Task: Word for word, reproduce the records, keeping none of the pictures.

Saved entries:

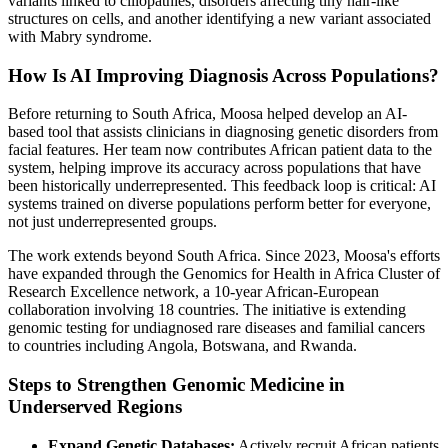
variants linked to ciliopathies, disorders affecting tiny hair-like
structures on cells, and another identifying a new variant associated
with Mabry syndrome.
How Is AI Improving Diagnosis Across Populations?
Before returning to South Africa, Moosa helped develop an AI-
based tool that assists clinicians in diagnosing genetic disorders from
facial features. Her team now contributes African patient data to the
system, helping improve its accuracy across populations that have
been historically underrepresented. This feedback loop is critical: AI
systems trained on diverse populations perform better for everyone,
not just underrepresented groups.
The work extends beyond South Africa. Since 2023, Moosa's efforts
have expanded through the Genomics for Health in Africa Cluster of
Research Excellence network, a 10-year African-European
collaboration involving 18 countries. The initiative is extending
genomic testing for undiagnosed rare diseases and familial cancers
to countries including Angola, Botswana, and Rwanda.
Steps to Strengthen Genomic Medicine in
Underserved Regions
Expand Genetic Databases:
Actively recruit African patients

Task answer:
variants linked to ciliopathies, disorders affecting tiny hair-like
structures on cells, and another identifying a new variant associated
with Mabry syndrome.
How Is AI Improving Diagnosis Across Populations?
Before returning to South Africa, Moosa helped develop an AI-
based tool that assists clinicians in diagnosing genetic disorders from
facial features. Her team now contributes African patient data to the
system, helping improve its accuracy across populations that have
been historically underrepresented. This feedback loop is critical: AI
systems trained on diverse populations perform better for everyone,
not just underrepresented groups.
The work extends beyond South Africa. Since 2023, Moosa's efforts
have expanded through the Genomics for Health in Africa Cluster of
Research Excellence network, a 10-year African-European
collaboration involving 18 countries. The initiative is extending
genomic testing for undiagnosed rare diseases and familial cancers
to countries including Angola, Botswana, and Rwanda.
Steps to Strengthen Genomic Medicine in
Underserved Regions
Expand Genetic Databases:
Actively recruit African patients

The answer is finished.